Dr. Jason Hickel is an economic anthropologist, author, and a Fellow of the Royal Society of Arts.  He is Professor at the Institute for Environmental Science and Technology at the Autonomous University of Barcelona, Visiting Senior Fellow at the International Inequalities Institute at the London School of Economics, and Chair Professor of Global Justice and the Environment at the University of Oslo.
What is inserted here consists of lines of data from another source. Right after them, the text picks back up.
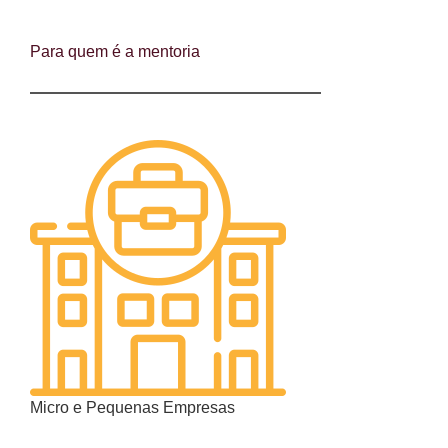
Para quem é a mentoria
Micro e Pequenas Empresas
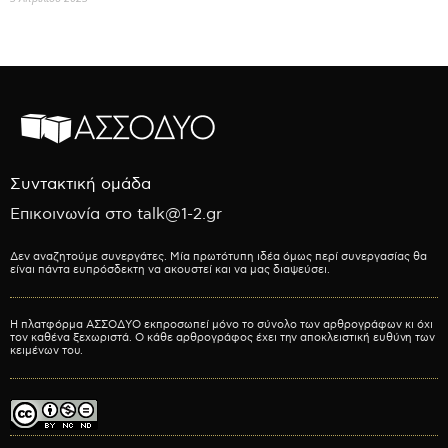
Συντακτική ομάδα
Επικοινωνία στο talk@1-2.gr
Δεν αναζητούμε συνεργάτες. Μία πρωτότυπη ιδέα όμως περί συνεργασίας θα
είναι πάντα ευπρόσδεκτη να ακουστεί και να μας διαψεύσει.
Η πλατφόρμα ΑΣΣΟΔΥΟ εκπροσωπεί μόνο το σύνολο των αρθρογράφων κι όχι
τον καθένα ξεχωριστά. Ο κάθε αρθρογράφος έχει την αποκλειστική ευθύνη των
κειμένων του.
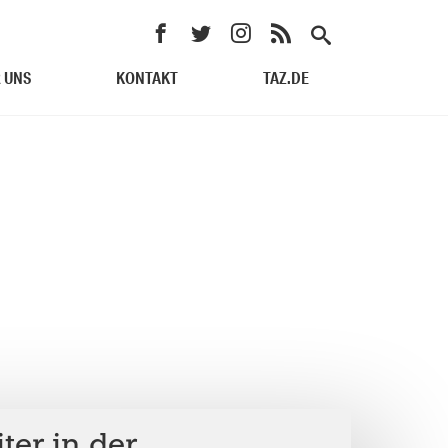
 UNS
KONTAKT
TAZ.DE
ter in der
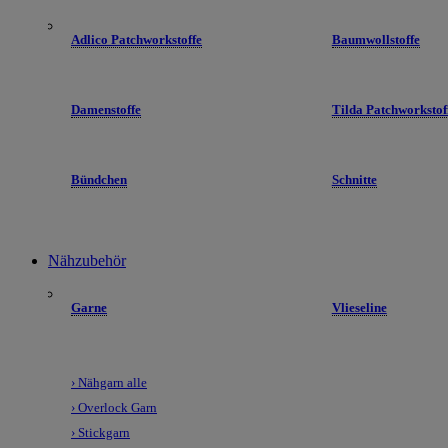
Adlico Patchworkstoffe
Baumwollstoffe
Damenstoffe
Tilda Patchworkstof
Bündchen
Schnitte
Nähzubehör
Garne
Vlieseline
› Nähgarn alle
› Overlock Garn
› Stickgarn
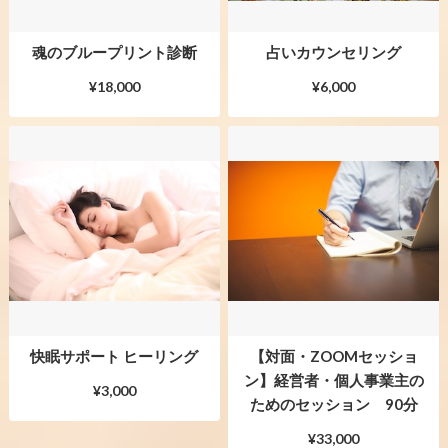
魂のブループリント診断
占いカウンセリング
¥18,000
¥6,000
快眠サポート ヒーリング
【対面・ZOOMセッショ
ン】経営者・個人事業主の
¥3,000
ためのセッション 90分
¥33,000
He is Associate Editor of the journal World Development, and serves on the Climate and Macroeconomics Roundtable of the National Academy of Sciences, the Statistical Advisory Panel for the UN Human Development Report, the advisory board of the Green New Deal for Europe, the Harvard-Lancet Commission on Reparations and Redistributive Justice, and the Lancet Commission on Sustainable Health.

Jason's research focuses on global political economy, inequality, and ecological economics, which are the subjects of his two most recent books: The Divide: A Brief Guide to Global Inequality and its Solutions (Penguin, 2017), and Less is More: How Degrowth Will Save the World (Penguin, 2020), which was listed by the Financial Times and New Scientist as a book of the year.

Jason's ethnographic work focuses on colonialism, anti-colonial struggles and the labour movement in South Africa, which is the subject of his first book, Democracy as Death: The Moral Order of Anti-Liberal Politics in South Africa (University of California Press, 2015). He is co-editor of two additional ethnographic volumes: Ekhaya: The Politics of Home in KwaZulu-Natal (University of KwaZulu-Natal Press, 2014) and Hierarchy and Value: Comparative Perspectives on Moral Order (Berghahn, 2018).